An Indian official said the country saw the proposal as acknowledgement of its importance in terms of size, economic relevance, and population.

india Updated: Nov 24, 2017 07:20 IST
Shishir Gupta
Shishir Gupta
Hindustan Times, New Delhi
Commonwealth,Commonwealth Games,Asia
Britain’s Prince Charles and his wife Camilla during their visit to India last month.(PTI File Photo)

The UK has formally asked India whether it would like to take a lead role in the 52-nation Commonwealth grouping.

The proposal comes ahead of next April’s Commonwealth heads of Government Meeting (CHOGM) in London and at a time when Prince Charles is expected to take over from Queen Elizabeth as the head of state of some of the former territories of the erstwhile British Empire.

A senior Indian government official confirmed that the UK had sounded out India’s interest during Prince Charles’ visit to New Delhi last month.

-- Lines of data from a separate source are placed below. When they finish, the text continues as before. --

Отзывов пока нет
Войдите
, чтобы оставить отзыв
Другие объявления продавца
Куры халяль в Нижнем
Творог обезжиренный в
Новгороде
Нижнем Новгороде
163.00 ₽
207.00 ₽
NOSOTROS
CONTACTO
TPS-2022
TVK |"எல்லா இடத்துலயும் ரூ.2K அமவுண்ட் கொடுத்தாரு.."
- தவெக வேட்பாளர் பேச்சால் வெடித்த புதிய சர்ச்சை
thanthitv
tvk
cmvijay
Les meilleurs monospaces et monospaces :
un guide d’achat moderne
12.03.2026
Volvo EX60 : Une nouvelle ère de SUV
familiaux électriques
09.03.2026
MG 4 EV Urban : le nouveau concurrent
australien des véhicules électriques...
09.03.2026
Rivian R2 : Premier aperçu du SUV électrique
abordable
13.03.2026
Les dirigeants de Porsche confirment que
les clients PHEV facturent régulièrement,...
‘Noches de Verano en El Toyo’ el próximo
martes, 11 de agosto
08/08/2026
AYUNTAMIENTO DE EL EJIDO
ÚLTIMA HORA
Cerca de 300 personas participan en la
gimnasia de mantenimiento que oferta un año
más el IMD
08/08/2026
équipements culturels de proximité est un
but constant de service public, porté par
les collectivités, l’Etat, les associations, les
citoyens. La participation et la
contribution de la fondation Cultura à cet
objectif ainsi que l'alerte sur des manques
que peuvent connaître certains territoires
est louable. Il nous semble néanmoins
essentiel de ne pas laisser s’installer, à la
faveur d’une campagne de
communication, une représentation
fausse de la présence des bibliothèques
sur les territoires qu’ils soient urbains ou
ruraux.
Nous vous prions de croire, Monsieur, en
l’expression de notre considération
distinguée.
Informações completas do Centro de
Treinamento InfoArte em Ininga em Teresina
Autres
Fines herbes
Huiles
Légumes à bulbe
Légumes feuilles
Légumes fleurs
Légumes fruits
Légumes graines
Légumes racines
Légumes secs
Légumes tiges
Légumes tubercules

Speaking on condition of anonymity, this person added that the proposal is being debated within the government with both the foreign affairs and the national security establishment providing their views.

Diplomatic circles in London were unaware of the proposal, but said it could have been made at the political level. Hindustan Times learns that there is an older proposal for a regional Commonwealth hub in New Delhi. The Indian official said the country saw the proposal as acknowledgement of its importance in terms of size, economic relevance, and population.

He added that the proposal entails that New Delhi play a larger role in the Commonwealth inter-governmental group; 18 of the 52 countries are from Africa and India is keen to use the platform to better its relations with them, especially given that many African countries have resources it needs.

Officials in India’s foreign ministry say India is interested because the world is becoming multi-polar, especially with the rise of China, and the country thinks a grouping of 52 nations could well be a pole.

Still, the thinking in New Delhi is that the countries in the grouping need to be bound diplomatically and economically, either through preferential trade agreements or smoother visa processes. “Merely being leader of 52 countries whose heads of state meet for lunch every two years is of no use. A group of 52 countries with over $10 trillion GDP should be a voice among the comity of nations… just like European Union or ASEAN or SCO,” said a senior official in the foreign ministry, asking not to be identified.

India, the foreign ministry officials add, is keen to explore ways to make the grouping more substantial than just one of countries with a similar imperial past.

No decision has been taken yet, the two Indian officials said.